Moreover, overall decreasing trend of rainfall is more likely to intensify the risks of salinization due to decreasing upstream flow as well as sedimentation on river bed and consequent poor drainage and water logging. This intensified environmental problem is further likely to intensify the detrimental effects on crop production.
So, changing pattern of rainfall in combination with the local environmental stress is being imposed on risk of agricultural crop production over the study area. It is also occasionally responsible for crop failure over the study area. It is also likely to further intensify the risk for future time.
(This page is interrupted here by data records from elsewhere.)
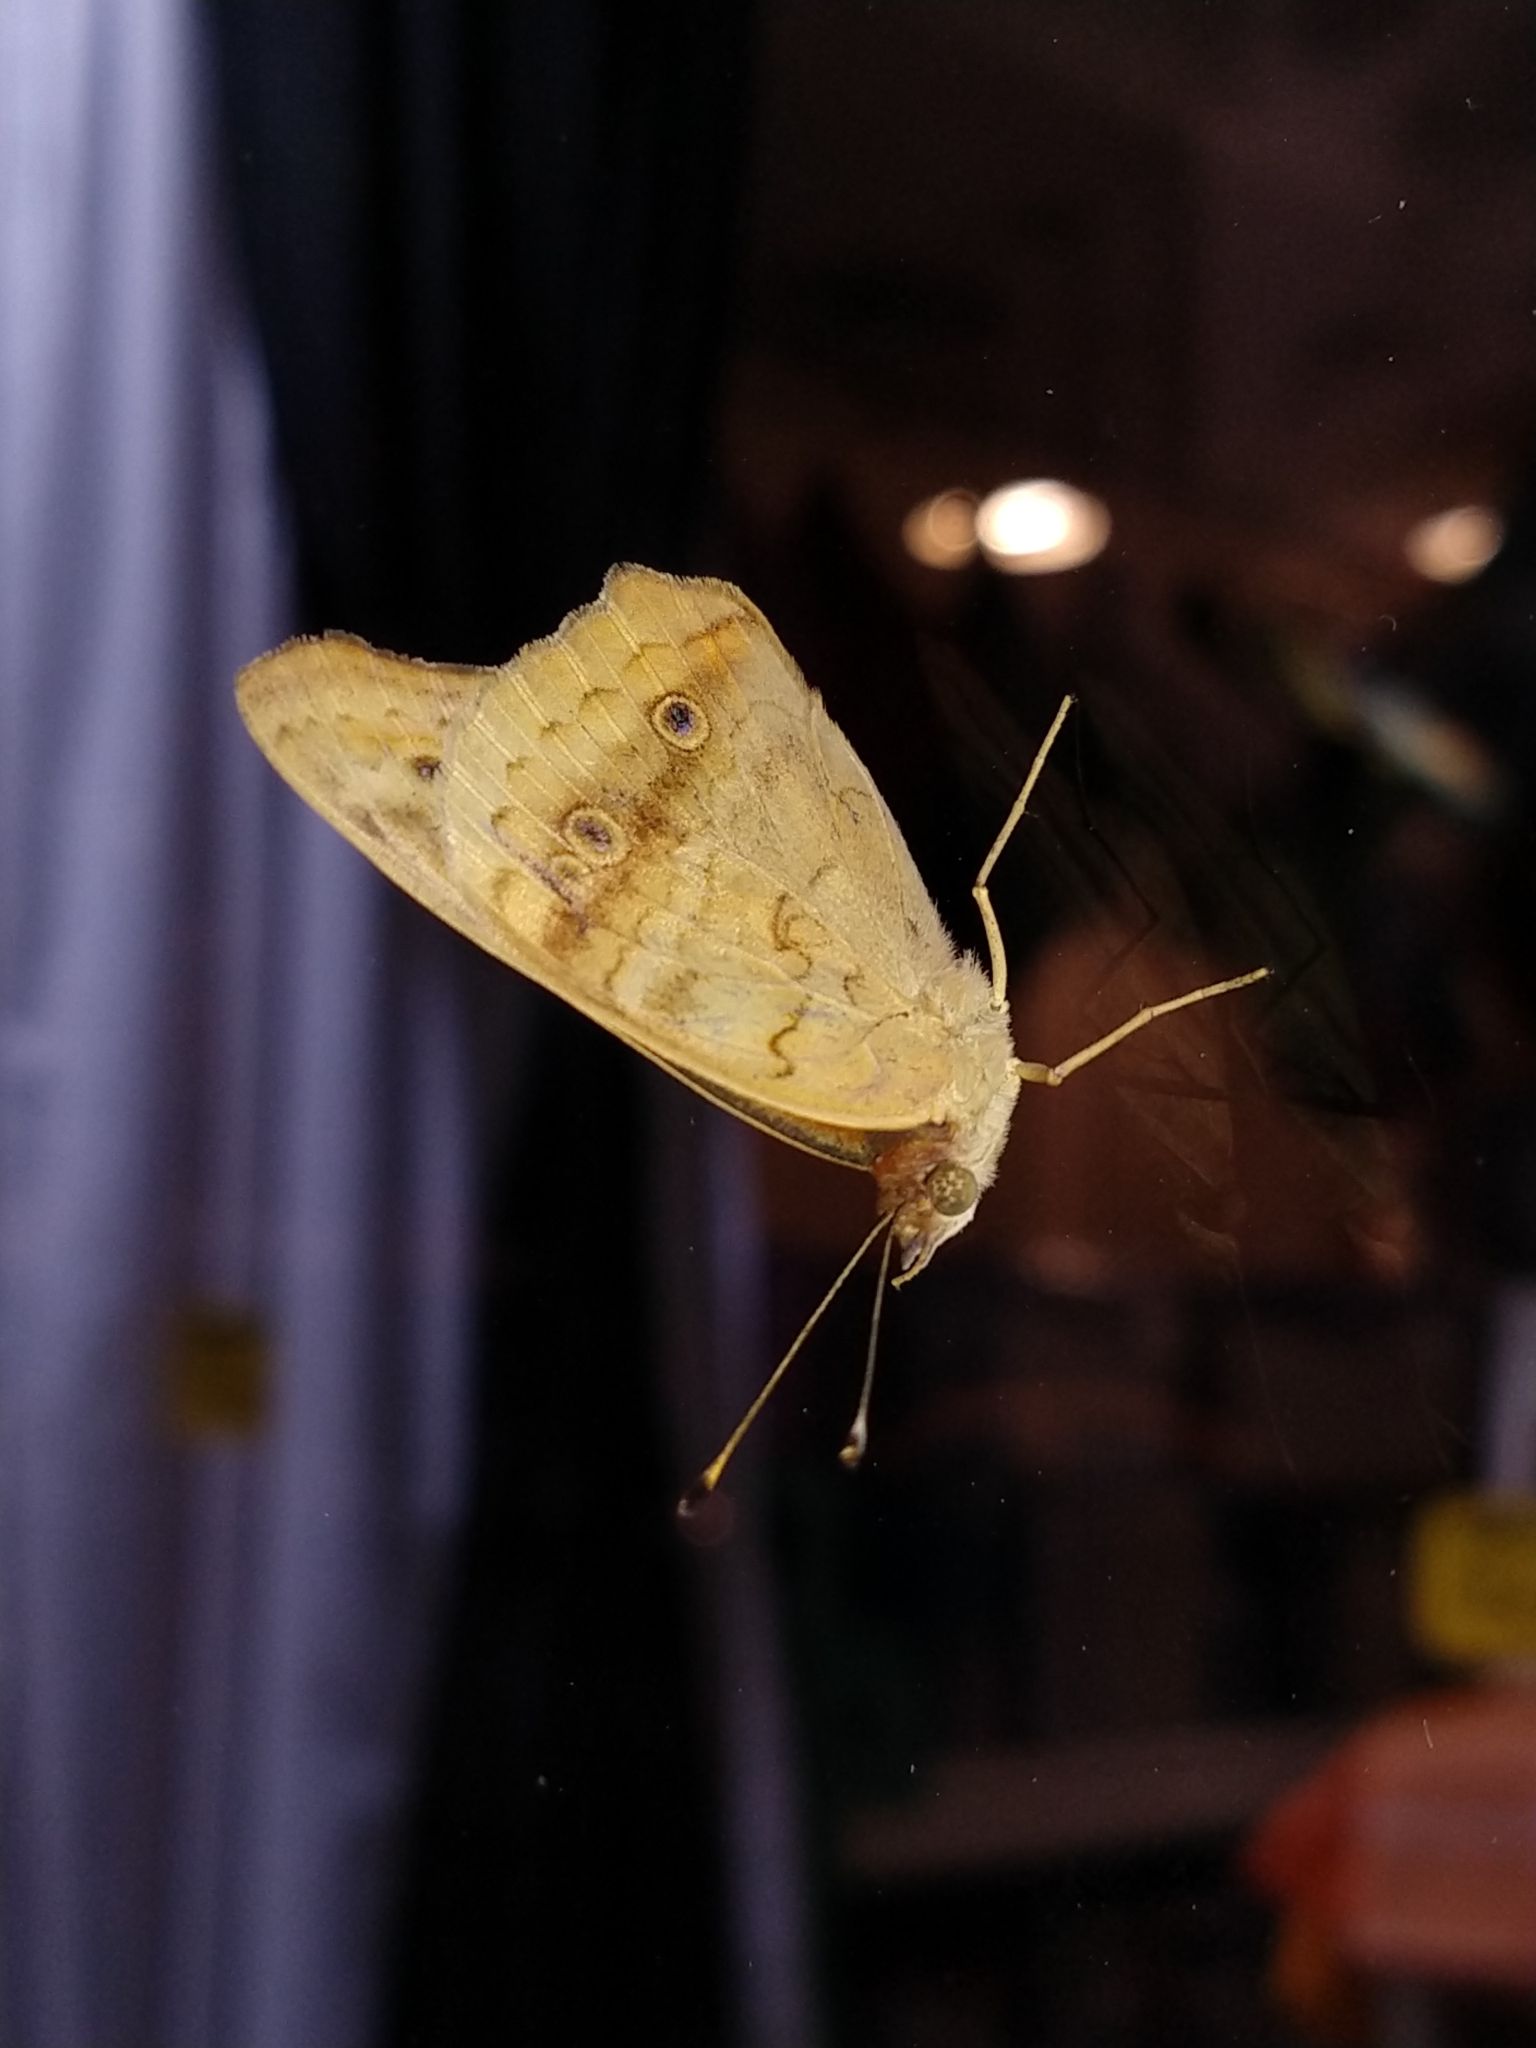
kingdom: Animalia
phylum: Arthropoda
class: Insecta
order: Lepidoptera
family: Nymphalidae
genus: Junonia
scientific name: Junonia lavinia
Salinity status of the southwest region
Tidal flooding through a network of tidal creeks and drainage channels connected to the main river system inundates the soil and impregnates them with soluble salts thereby rendering both the top and subsoil saline. Saline water intrusion is highly seasonal. It is at its minimum during the monsoon (June-October) when the main rivers discharge about 80% of the annual fresh water flow. In dry season months, the saline front begins to penetrate inland, and affects the area with sharp rise from 10% in the monsoon to over 40%. The salts enter the soil by flooding with saline river water or by seepage from the rivers, and the salts become concentrated in the surface layers through evaporation. The saline river water may also cause an increase in salinity of the ground water and make it unsuitable for irrigation. 70% of the 2.35 million hectares within the Khulna and Barisal Divisions is affected by different degree of soil salinity [1]. The decrease in water flow to the Gorai distributaries during the dry season has accentuated the surface water salinity in the southwest region. 1,98,890 ha of cultivable land in the coastal area is under moderately saline with strongly saline class developed by SRDI, where the soil of maximum land (37%) contains high Electrical Conductivity (EC) value of 8.1-12.0 dS/m (Table 3). However 16% land under this class contains extreme EC value of >16.0 dS/m, those are highly detrimental for crop growth.